# [What you should do]
Retype the portion of the guide biography starting with "Before this he" and going on through "the 20th Century.".

# [Study text]
Accredited Guide Number: 65

Tim has guided tours to battlefields and Remembrance sites since 2008, leading schools parties, groups of veterans, serving military and the general public.

 

Before this he served in the Royal Navy for 35 years as a Gunnery and Air Defence Officer. This included service at sea in the Falklands and in the First Gulf War, as well as deployments afloat to many other parts of the world, and shore postings working with colleagues from the British Army, Royal Air Force and other nations. During his naval career, his life-long interest in naval history led him to take part in several battlefield studies, initially as the maritime expert, and subsequently broadening his interests to encompass land and air campaigns of the 20th Century.

 

Whilst preferring to look at battlefields with a nautical or amphibious flavour, such as Gallipoli, Dunkirk or Normandy, he is equally at home guiding on the Somme, in Flanders or other land-locked regions.

 

He is a Westcountryman by birth, with, perhaps not surprisingly, something of a maritime interest from an early age. After many years in Portsmouth, enjoying living near a major focus of the nation’s naval heritage, he has recently returned to his Devonshire roots. He joined the Guild in 2008, was awarded his Badge in 2014 and became the Guild’s Validation Secretary in 2015, a role he relinquished in 2020 when he joined the Management Board and was appointed as Guild Secretary.

[Figure understanding tasks]
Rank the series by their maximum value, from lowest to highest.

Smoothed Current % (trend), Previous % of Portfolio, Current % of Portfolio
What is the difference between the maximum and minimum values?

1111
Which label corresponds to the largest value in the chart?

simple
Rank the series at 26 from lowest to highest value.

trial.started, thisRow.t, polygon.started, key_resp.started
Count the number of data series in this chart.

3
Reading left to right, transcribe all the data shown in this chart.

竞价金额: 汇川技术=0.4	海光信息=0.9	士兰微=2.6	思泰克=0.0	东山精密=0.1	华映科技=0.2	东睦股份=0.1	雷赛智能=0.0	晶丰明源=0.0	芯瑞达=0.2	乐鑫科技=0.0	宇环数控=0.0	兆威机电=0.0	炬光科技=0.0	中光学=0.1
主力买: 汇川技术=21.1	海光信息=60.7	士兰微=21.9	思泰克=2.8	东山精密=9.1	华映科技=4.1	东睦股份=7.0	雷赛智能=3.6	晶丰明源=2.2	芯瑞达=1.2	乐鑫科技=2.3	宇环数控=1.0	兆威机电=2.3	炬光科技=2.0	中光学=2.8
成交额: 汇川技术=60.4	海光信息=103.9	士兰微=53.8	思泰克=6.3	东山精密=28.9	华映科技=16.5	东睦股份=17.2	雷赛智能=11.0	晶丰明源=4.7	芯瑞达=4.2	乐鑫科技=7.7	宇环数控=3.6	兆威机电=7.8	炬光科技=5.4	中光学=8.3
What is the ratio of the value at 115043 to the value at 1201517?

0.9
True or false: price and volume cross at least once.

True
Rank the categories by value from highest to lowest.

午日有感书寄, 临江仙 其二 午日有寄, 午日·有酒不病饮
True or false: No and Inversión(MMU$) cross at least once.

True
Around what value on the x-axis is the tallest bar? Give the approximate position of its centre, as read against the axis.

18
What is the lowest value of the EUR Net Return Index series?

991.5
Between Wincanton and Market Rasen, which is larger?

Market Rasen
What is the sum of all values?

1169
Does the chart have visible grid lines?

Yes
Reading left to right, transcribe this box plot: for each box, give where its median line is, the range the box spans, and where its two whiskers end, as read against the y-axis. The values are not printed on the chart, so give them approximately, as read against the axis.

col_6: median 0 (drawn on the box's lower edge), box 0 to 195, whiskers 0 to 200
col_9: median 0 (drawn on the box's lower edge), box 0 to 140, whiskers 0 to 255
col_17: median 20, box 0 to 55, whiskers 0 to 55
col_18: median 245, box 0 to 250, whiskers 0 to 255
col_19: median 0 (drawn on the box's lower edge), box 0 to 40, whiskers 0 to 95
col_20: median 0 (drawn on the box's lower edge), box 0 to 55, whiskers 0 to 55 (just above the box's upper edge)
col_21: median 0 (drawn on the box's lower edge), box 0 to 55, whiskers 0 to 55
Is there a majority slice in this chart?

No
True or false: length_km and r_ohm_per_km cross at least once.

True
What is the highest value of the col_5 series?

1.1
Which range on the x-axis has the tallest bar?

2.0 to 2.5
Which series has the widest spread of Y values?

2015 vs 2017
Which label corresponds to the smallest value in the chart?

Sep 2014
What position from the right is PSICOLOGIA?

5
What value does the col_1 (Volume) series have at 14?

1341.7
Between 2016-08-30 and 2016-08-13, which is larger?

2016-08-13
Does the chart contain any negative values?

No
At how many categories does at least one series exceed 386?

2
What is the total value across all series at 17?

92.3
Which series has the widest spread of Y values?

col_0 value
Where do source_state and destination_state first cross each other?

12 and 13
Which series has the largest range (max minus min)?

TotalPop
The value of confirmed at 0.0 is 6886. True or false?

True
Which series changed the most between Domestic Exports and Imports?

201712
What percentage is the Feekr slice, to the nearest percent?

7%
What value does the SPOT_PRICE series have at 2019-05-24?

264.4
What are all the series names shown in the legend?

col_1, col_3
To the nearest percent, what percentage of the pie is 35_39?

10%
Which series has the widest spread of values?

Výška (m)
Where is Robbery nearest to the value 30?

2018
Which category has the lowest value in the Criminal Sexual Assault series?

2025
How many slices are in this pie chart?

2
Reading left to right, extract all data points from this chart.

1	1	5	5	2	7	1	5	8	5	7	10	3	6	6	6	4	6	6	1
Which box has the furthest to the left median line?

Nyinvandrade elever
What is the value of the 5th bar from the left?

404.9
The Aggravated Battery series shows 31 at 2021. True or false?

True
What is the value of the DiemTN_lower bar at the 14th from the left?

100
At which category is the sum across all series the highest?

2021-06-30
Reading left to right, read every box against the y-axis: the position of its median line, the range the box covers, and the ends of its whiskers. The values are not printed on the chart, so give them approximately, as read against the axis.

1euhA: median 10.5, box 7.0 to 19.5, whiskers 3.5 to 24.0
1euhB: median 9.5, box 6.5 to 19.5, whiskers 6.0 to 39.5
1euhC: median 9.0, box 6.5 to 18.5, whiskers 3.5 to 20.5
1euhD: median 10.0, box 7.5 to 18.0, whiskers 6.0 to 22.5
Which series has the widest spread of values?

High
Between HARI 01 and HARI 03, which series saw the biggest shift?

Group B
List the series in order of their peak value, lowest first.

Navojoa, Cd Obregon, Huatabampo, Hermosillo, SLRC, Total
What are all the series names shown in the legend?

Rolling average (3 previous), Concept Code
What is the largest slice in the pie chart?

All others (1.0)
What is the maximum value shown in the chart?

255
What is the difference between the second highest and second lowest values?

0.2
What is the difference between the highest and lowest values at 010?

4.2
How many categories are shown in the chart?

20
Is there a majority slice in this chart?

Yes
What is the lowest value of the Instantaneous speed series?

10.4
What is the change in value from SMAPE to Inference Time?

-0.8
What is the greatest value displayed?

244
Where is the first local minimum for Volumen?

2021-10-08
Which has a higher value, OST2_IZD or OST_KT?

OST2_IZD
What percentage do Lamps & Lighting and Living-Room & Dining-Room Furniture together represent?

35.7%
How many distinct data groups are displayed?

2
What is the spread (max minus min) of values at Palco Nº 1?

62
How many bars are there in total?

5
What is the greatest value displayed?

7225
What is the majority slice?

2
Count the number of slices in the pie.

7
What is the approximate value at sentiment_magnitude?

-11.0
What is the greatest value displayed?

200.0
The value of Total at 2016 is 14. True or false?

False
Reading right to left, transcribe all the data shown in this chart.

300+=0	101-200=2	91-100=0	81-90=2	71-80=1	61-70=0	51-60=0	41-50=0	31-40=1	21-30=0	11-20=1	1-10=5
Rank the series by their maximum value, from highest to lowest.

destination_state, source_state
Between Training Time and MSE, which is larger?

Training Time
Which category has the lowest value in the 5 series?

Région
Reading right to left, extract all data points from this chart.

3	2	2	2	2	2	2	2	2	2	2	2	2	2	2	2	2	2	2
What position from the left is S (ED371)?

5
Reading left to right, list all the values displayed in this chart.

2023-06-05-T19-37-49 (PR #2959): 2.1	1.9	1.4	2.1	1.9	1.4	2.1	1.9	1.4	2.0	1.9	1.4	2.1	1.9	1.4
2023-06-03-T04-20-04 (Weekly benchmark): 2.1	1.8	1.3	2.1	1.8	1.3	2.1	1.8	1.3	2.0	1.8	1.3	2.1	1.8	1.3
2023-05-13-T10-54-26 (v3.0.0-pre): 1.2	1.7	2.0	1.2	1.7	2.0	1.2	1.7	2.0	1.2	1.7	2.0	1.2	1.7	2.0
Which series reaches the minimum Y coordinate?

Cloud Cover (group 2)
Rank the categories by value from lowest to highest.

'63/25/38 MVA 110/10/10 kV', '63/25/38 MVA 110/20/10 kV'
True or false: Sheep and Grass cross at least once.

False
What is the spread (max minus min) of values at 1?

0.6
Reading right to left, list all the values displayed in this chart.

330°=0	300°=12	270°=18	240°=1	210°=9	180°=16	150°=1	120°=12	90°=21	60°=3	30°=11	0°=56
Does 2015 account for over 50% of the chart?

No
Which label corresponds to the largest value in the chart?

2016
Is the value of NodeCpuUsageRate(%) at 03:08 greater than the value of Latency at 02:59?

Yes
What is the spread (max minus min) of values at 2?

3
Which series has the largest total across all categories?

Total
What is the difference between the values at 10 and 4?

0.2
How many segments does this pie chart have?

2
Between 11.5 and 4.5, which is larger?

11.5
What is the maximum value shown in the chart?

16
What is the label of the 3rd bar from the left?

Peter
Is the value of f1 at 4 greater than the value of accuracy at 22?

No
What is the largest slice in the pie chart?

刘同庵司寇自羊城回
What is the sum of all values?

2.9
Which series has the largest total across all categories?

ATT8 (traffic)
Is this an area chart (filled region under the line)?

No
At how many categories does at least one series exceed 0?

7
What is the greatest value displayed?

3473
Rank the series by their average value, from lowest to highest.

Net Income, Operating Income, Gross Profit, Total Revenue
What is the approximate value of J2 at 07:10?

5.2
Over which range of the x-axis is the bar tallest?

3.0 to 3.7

# [Your response]
Before this he served in the Royal Navy for 35 years as a Gunnery and Air Defence Officer. This included service at sea in the Falklands and in the First Gulf War, as well as deployments afloat to many other parts of the world, and shore postings working with colleagues from the British Army, Royal Air Force and other nations. During his naval career, his life-long interest in naval history led him to take part in several battlefield studies, initially as the maritime expert, and subsequently broadening his interests to encompass land and air campaigns of the 20th Century.